Coquillages et crustacés Il y a par exemple encore le salon/salle à manger haut en couleurs conçu par le duo norvégien Aurora Sander, constitué d’Ellinor Aurora Aasgaard (*1991) et de Bror Sander Berg Størseth (*1987). À la carte (2015-2019) est une installation mixed media qui s’inspire de la culture pop, de décorations de magasins d’ameublement et de… poissonneries. Des crabes, des langoustes, des huitres et autres crustacés y sont servis dans une ambiance que ne renierait pas Franz West. Un film d’animation révélant leur véritable nature : le monde sous-marin devenant une allégorie du monde de l’art, où chaque bestiole a son rôle à jouer. La Canadienne Julie Favreau a eu la charge de la chambre à coucher, également faite de morceaux de tissus, qui ouvrent sur un espace intime (Delicious dive, 2019), où un film, des photos et des éléments sculpturaux (des doigts pendus) suggèrent la corporalité et l’érotisme de la chambre.
La Tchèque Anna Hulačová (*1984 ; étudiante, à Prague, de Magdalena Jetelová et de Zbigniew Libera) s’est occupée de la chambre des enfants : Sunshine heritage for sons and daughters place ses personnages défigurés en béton brut (vus à Art
Basel ou dans l’exposition Enfance au Palais de Tokyo à Paris) dans un décor jaune soleil, dont les fleurs sont en fait des éléments d’anciennes machines agricoles qui furent celles de son enfance à elle. Le jaune de son espace revient dans la cave psychédélique de l’Allemand Markus Selg (*1974).
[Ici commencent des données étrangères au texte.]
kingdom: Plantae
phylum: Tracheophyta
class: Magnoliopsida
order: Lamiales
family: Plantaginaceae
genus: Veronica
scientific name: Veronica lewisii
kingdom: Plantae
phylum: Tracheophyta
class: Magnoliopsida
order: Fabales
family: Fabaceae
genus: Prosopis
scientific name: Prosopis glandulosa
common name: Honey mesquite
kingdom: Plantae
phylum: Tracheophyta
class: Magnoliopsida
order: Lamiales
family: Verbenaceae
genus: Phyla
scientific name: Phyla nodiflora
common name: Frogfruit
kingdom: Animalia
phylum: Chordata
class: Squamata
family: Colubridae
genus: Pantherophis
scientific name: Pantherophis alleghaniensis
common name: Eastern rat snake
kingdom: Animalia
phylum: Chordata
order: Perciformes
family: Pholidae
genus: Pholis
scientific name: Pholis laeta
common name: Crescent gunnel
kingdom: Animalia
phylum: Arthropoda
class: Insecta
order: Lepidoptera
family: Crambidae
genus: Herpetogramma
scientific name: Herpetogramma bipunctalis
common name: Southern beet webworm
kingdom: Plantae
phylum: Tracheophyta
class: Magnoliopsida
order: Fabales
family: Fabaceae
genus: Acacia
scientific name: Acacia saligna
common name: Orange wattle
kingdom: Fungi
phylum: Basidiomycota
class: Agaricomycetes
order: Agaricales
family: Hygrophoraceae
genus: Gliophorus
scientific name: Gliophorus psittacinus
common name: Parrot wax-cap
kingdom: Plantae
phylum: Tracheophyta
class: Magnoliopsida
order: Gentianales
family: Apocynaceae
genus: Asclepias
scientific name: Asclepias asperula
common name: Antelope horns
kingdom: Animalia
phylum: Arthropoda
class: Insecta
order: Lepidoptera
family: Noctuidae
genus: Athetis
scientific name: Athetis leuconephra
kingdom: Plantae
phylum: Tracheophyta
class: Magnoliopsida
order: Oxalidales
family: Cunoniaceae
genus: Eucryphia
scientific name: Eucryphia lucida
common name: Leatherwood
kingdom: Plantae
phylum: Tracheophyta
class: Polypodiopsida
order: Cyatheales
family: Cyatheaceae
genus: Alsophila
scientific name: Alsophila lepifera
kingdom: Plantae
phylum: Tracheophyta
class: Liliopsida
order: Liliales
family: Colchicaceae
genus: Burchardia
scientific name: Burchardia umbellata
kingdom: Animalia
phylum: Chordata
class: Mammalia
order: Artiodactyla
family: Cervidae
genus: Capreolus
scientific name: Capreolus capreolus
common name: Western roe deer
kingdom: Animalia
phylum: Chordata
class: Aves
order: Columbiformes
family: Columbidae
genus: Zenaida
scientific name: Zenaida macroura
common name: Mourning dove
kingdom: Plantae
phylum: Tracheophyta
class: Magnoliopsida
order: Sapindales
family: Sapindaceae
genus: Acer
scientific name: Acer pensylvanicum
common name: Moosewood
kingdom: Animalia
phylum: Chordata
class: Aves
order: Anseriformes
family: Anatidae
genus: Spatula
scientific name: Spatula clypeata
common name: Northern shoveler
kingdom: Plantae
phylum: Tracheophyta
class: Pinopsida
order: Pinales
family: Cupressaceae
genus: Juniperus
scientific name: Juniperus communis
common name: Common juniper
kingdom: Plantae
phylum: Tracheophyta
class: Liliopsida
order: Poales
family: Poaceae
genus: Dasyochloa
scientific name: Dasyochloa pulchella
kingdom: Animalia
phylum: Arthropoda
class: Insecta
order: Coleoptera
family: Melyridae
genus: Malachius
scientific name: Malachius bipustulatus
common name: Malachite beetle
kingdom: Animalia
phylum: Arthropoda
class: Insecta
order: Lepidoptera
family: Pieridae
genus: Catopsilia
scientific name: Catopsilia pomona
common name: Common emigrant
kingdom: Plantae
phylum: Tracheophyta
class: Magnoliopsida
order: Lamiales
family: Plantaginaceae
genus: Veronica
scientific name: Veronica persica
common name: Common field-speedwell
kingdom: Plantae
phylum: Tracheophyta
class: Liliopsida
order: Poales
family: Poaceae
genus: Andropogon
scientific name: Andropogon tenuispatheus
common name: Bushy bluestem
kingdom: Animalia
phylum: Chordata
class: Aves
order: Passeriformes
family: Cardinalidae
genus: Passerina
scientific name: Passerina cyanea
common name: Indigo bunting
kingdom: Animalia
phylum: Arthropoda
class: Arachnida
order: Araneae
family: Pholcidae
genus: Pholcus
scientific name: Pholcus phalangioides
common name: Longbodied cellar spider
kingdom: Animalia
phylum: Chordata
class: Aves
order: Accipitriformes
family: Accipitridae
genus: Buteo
L’installation Child unleached est faite de lourds tapis, de sculptures primitives en bois et en tissus, de filets au plafond, de petit mobilier, de références à Modigliani et à Victor Brauner... Si Selg y voit notre subconscient – d’où les appels au courage (Mut ! Mut !) au mur –, on s’y sent surtout comme dans une maison des jeunes autogérée des années 1980, regrettant (un peu) l’absence d’odeur de marihuana.
When the rain begins to fall L’œuvre qui vaut à elle seule le déplacement au Casino actuellement pourtant est la plus discrète, la moins clinquante. Au fond de la salle, l’Espagnol Alvaro Urbano (*1983) a eu la charge du bureau. On y est attiré par le bruit d’abord, celui d’une pluie suintante mais continue, derrière une fenêtre donnant sur la nuit. Devant la fenêtre, les stores en lamelles grises sont abîmés, comme l’est le caoutchouc placé devant la fenêtre. Des cartons remplis attendent d’être enlevés – sans conteste, l’ancien occupant de cet appartement est-il en partance. Des mégots semblent avoir été récemment éteints dans le cendrier, un bloc de papier traîne sur l’appui de la fenêtre. En réalité, Hands as drawers est un de ces trompe-l’œil qui rappellent Thomas Demand : tout ici est reconstitué, comme dans un décor de cinéma, en métal (la plante) ou en papier (le radiateur, les stores…) Ubano a fait des études d’architecture et fut étudiant d’Olafur Eliasson et les deux influences se sentent : il crée un espace et une ambiance très marquants dans une réduction formelle et précise, qui prend autant en compte les objets que la lumière et le son. La mélancolie de cet espace de transition évoque le pavillon géorgien de Vajiko Chachkhiani à la biennale d’art de Venise de 2017, où il pleuvait sans discontinuer dans le chalet en bois. Crise économique ou crise de vie, la pluie noire symbolise toujours une rupture. Dans l’exposition, l’espace aurait mieux symbolisé le grenier, les peurs enfouies d’abandon et de solitude existentielle.
Malgré les évocations de la psychanalyse et du subconscient, I dreamed I was a house est plutôt une divagation légère sur l’architecture et la mémoire personnelle, qui a le grand mérite d’habiter ce majestueux espace autrement que les précédentes propositions hyper-minimalistes. On y passe un bon moment, sans trop devoir réfléchir – c’est exactement ce qu’on attend d’une exposition estivale.